Tes Narkoba KAI Semarang: Pastikan Petugas Prima Jelang Angkutan Lebaran 2026
PT Kereta Api Indonesia (Persero) Daop 4 Semarang menggelar inspeksi mendadak tes narkoba kepada seluruh petugas operasional. Inisiatif ini menegaskan komitmen KAI Semarang dalam menjaga keselamatan perjalanan kereta api, terutama menjelang angkutan Lebar
PT Kereta Api Indonesia (Persero) Daerah Operasi (Daop) 4 Semarang secara proaktif menggelar inspeksi mendadak (sidak) tes narkoba bagi seluruh petugas yang terlibat langsung dalam operasional perjalanan kereta api. Kegiatan ini dilaksanakan pada Minggu, 15 Maret 2026, sebagai bagian dari upaya persiapan menghadapi masa angkutan Lebaran 2026.
Langkah tegas ini diambil untuk memastikan bahwa setiap petugas yang bertugas berada dalam kondisi fisik dan mental yang prima, bebas dari pengaruh penyalahgunaan narkotika. Tes narkoba ini menyasar berbagai awak sarana perkeretaapian dan pekerja stasiun di wilayah Daop 4 Semarang.
Menurut Manager Humas KAI Daop 4 Semarang, Luqman Arif, inisiatif ini merupakan wujud nyata komitmen perusahaan terhadap keselamatan dan kenyamanan penumpang. Prioritas utama KAI adalah memberikan layanan terbaik tanpa kompromi terhadap faktor keamanan.
Komitmen KAI Daop 4 Semarang Jamin Keselamatan Angkutan Lebaran
KAI Daop 4 Semarang menunjukkan keseriusannya dalam menjamin keselamatan perjalanan kereta api, terutama menjelang periode padat seperti angkutan Lebaran 2026. Tes narkoba mendadak ini menjadi salah satu pilar utama dalam strategi pencegahan insiden.
Luqman Arif menegaskan bahwa petugas perjalanan merupakan garda terdepan yang berinteraksi langsung dengan pelanggan dan bertanggung jawab atas kelancaran operasional.
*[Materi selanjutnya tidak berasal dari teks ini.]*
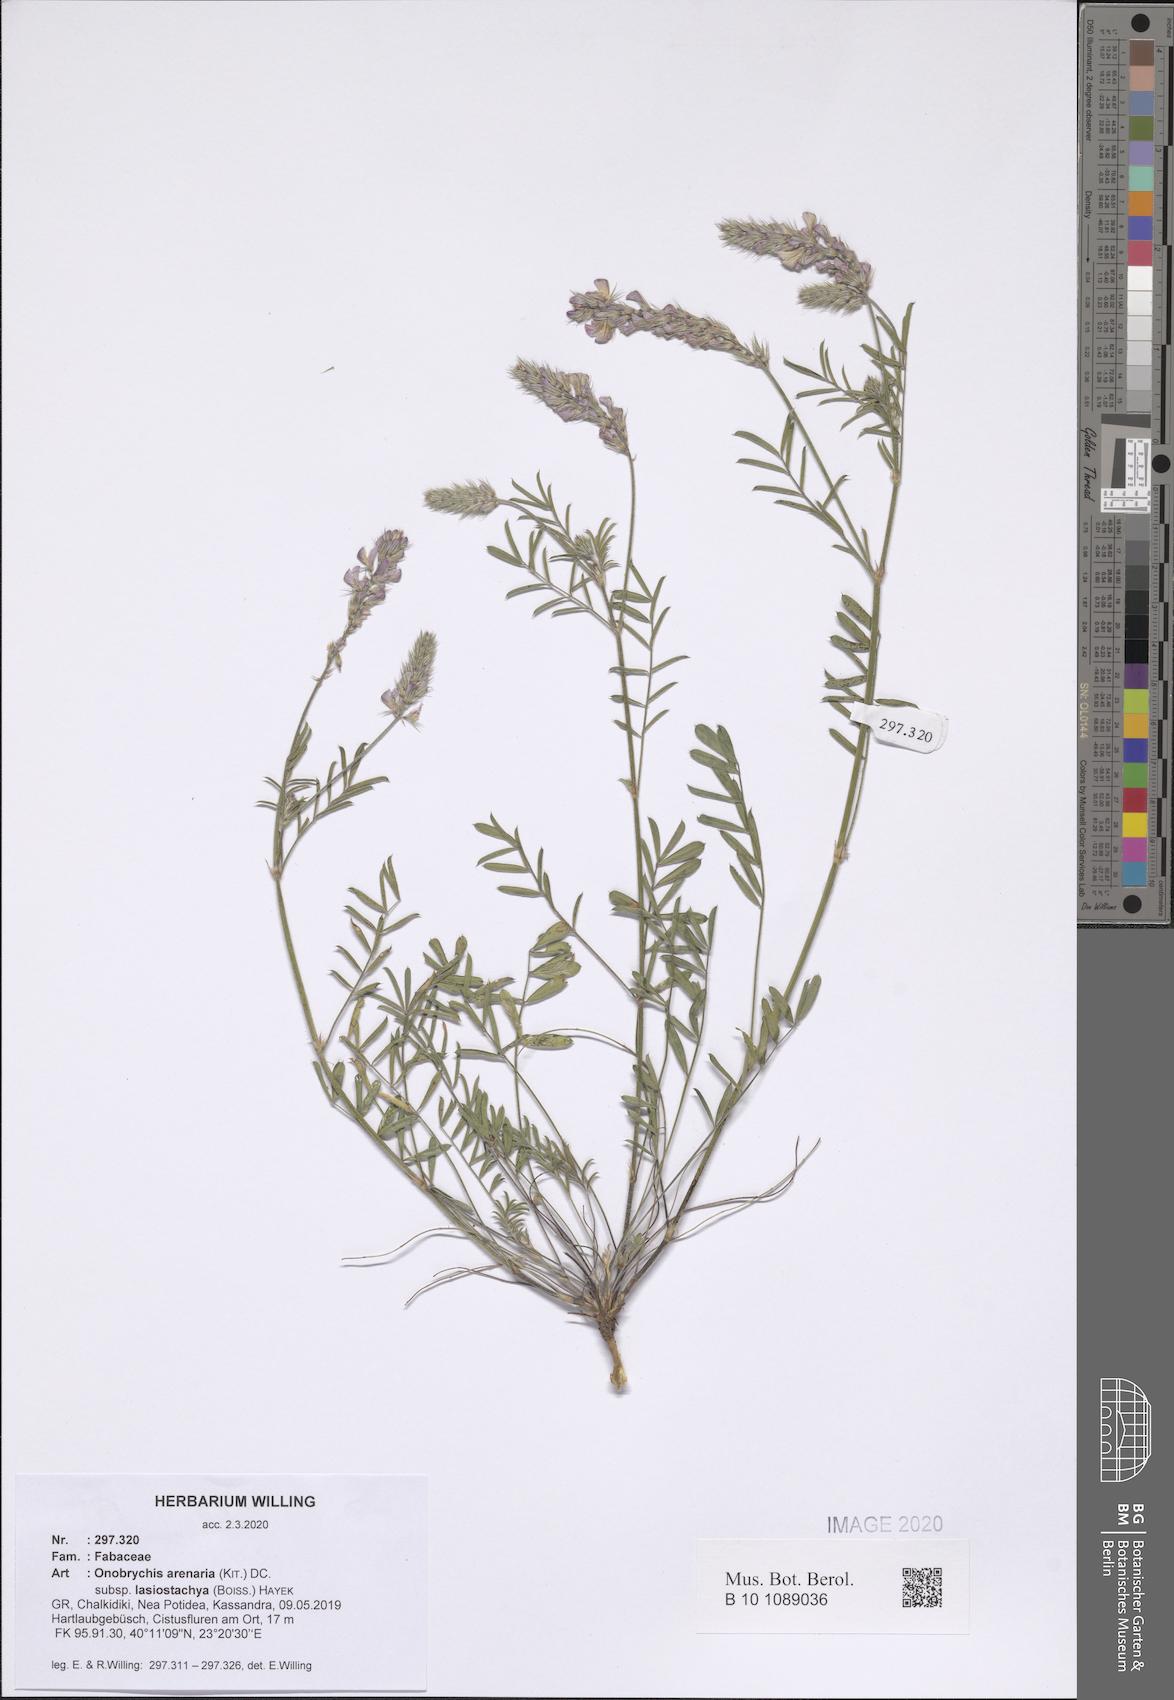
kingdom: Plantae
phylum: Tracheophyta
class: Magnoliopsida
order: Fabales
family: Fabaceae
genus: Onobrychis
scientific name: Onobrychis arenaria
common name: Sand esparcet
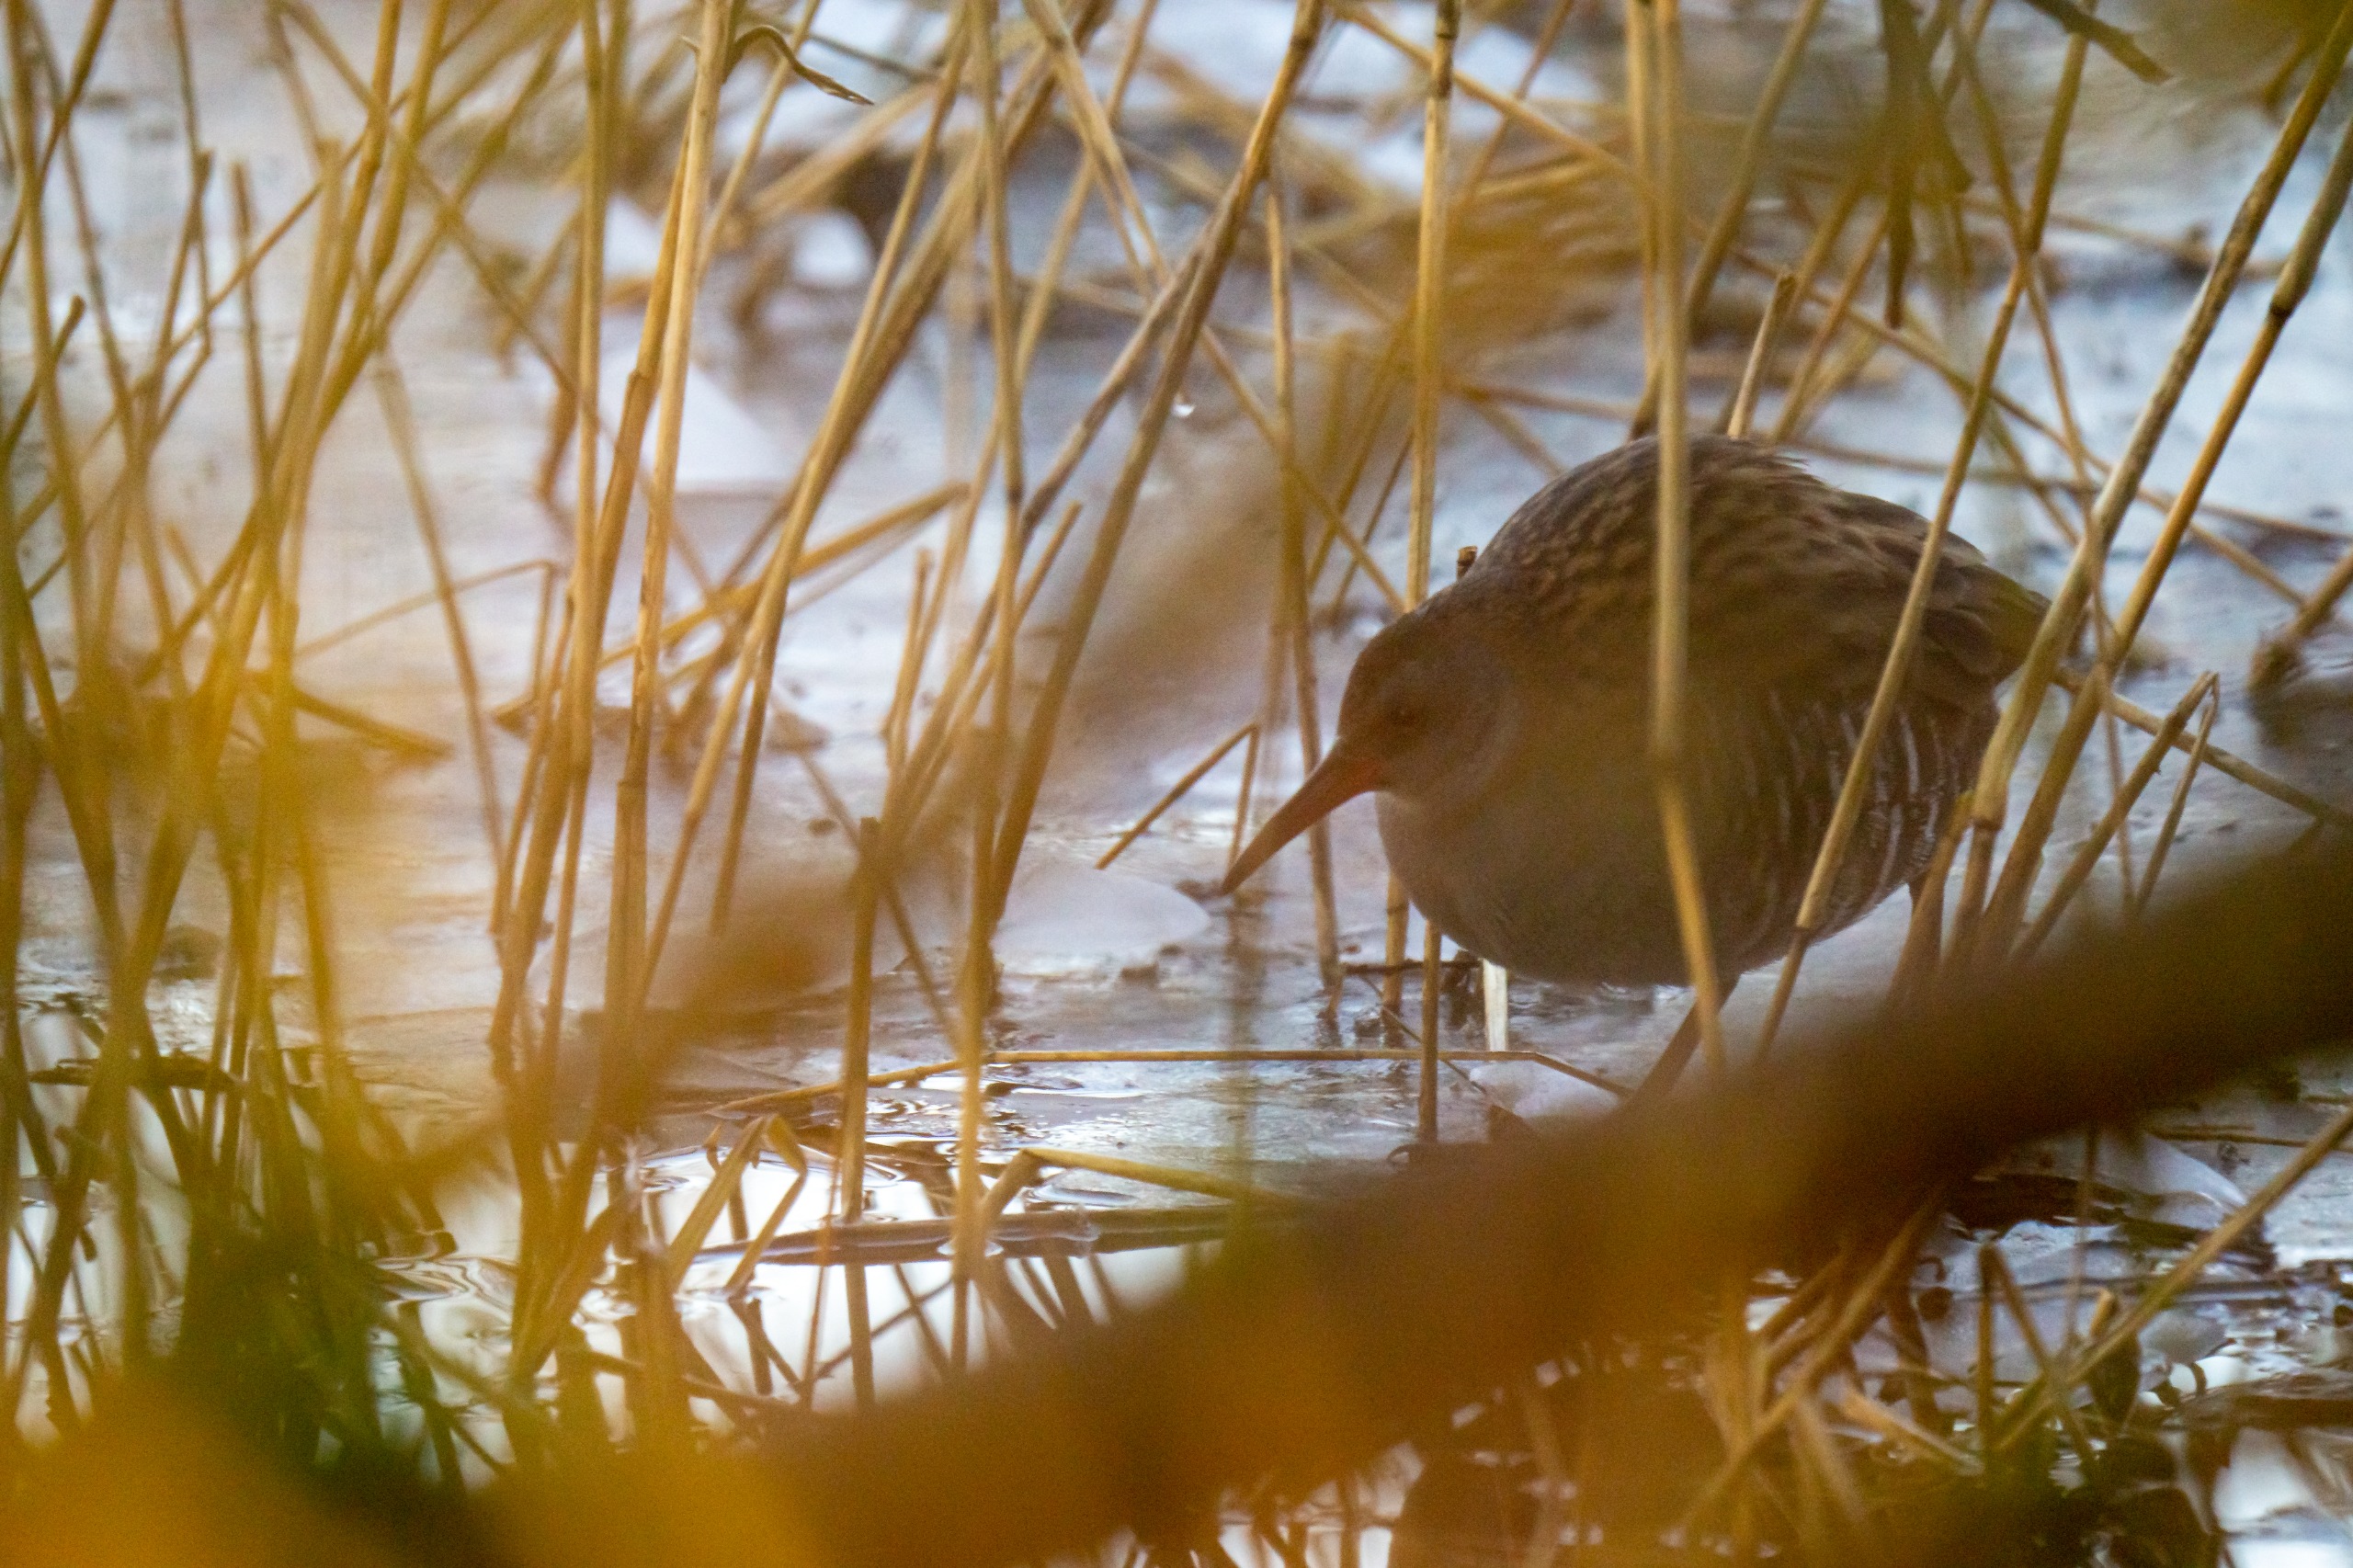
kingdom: Animalia
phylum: Chordata
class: Aves
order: Gruiformes
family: Rallidae
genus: Rallus
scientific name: Rallus aquaticus
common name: Vandrikse
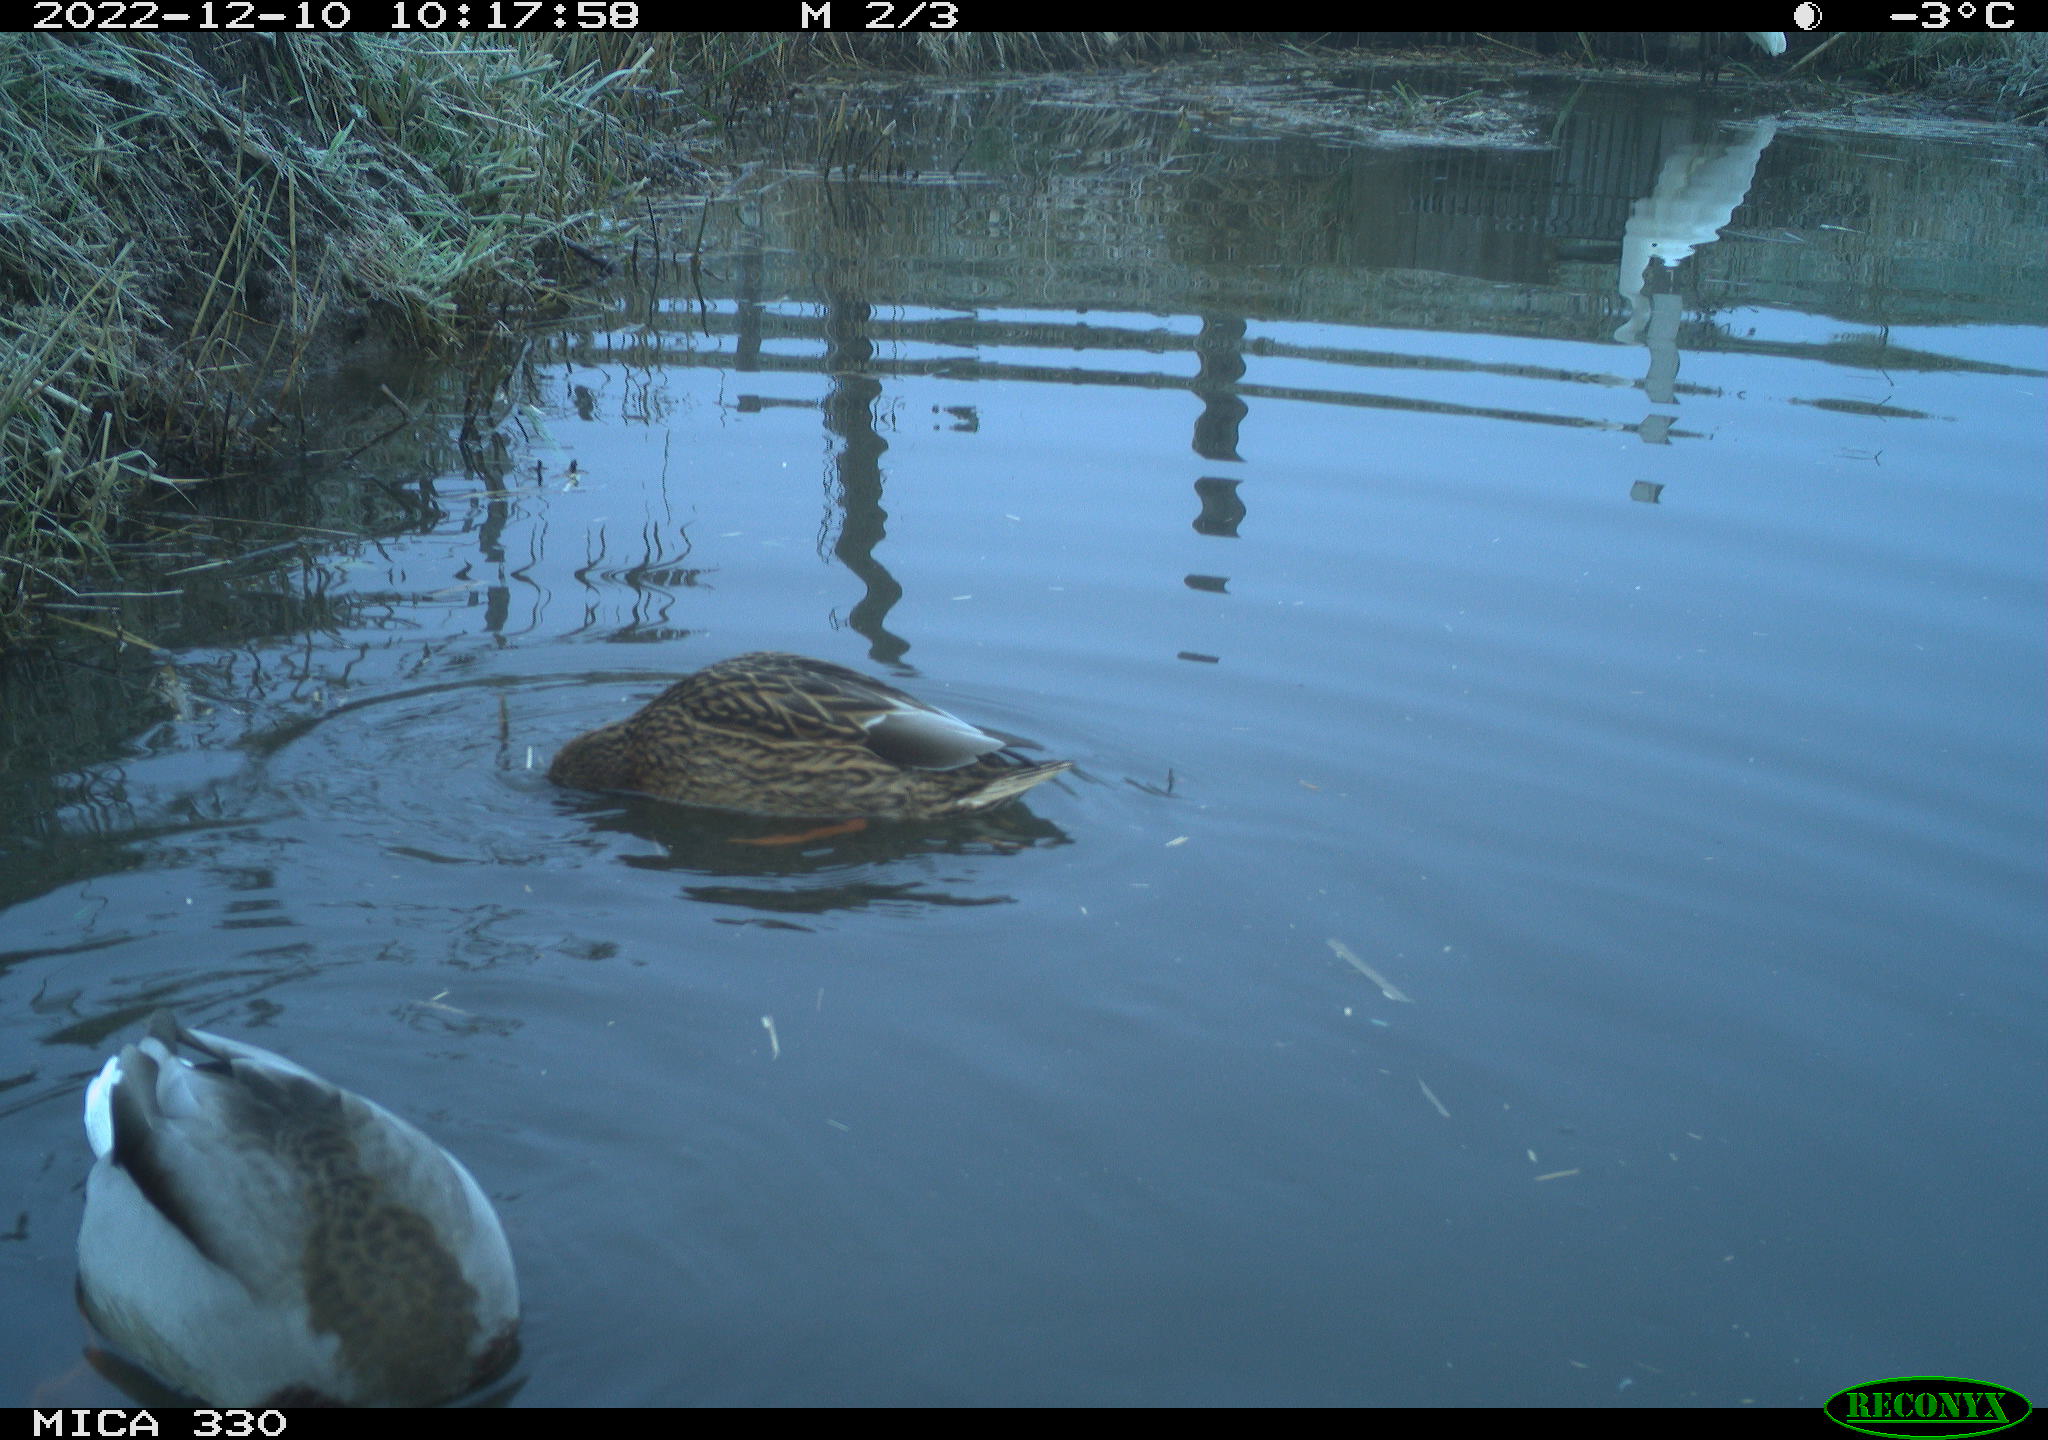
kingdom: Animalia
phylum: Chordata
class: Aves
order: Anseriformes
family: Anatidae
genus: Anas
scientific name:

Oleh karena itu, kondisi kesehatan dan bebas narkotika mereka sangat krusial.
Kegiatan ini juga selaras dengan standar operasional prosedur (SOP) KAI yang ketat untuk menjaga integritas dan profesionalisme seluruh karyawannya. Keselamatan penumpang adalah prioritas utama yang tidak dapat ditawar.
Prosedur dan Hasil Tes Narkoba yang Transparan
Pelaksanaan tes narkoba dilakukan secara acak dan mendadak, tanpa pemberitahuan sebelumnya kepada para petugas. Hal ini untuk memastikan objektivitas dan keaslian hasil pemeriksaan.
Beberapa awak sarana perkeretaapian di UPT crew Semarang Poncol menjadi sasaran awal dari inspeksi ini. Program pengecekan melibatkan masinis, asisten masinis, kondektur, teknisi kereta api, polsuska, prama/prami, petugas kebersihan, petugas perlintasan, dan pekerja stasiun lainnya.
Dalam tes ini, digunakan alat tes urine dengan enam parameter deteksi, meliputi Amphetamine (AMP), Morphine/Opiate (MOP), Mariyuana (THC), Cocaine (COC), Methamphetamine (MET), dan Benzoidazepine (BZD). Hasil pemeriksaan menunjukkan bahwa seluruh peserta memiliki hasil negatif.
"Ini menjadi bukti bahwa para pekerja KAI Daop 4 Semarang bebas dari penyalahgunaan narkotika," ujar Luqman Arif. Hasil ini memberikan jaminan awal tentang kesiapan petugas.
Upaya Berkelanjutan Pencegahan Penyalahgunaan Narkotika
KAI Daop 4 Semarang tidak akan berhenti pada satu kali sidak saja. Luqman Arif menyatakan bahwa kegiatan serupa akan terus dilaksanakan secara rahasia dan acak di seluruh wilayah Daop 4.
Tindakan ini merupakan bagian dari upaya berkelanjutan perusahaan untuk memastikan tidak ada petugas yang terlibat dalam penyalahgunaan narkotika. Keterlibatan narkotika dapat membahayakan keselamatan perjalanan kereta api dan mengancam nyawa penumpang.
Fokus pada kondisi fisik dan mental prima bagi setiap petugas yang berdinas menjadi landasan utama kebijakan ini. KAI berkomitmen penuh untuk menjaga standar keamanan tertinggi demi kenyamanan dan kepercayaan masyarakat.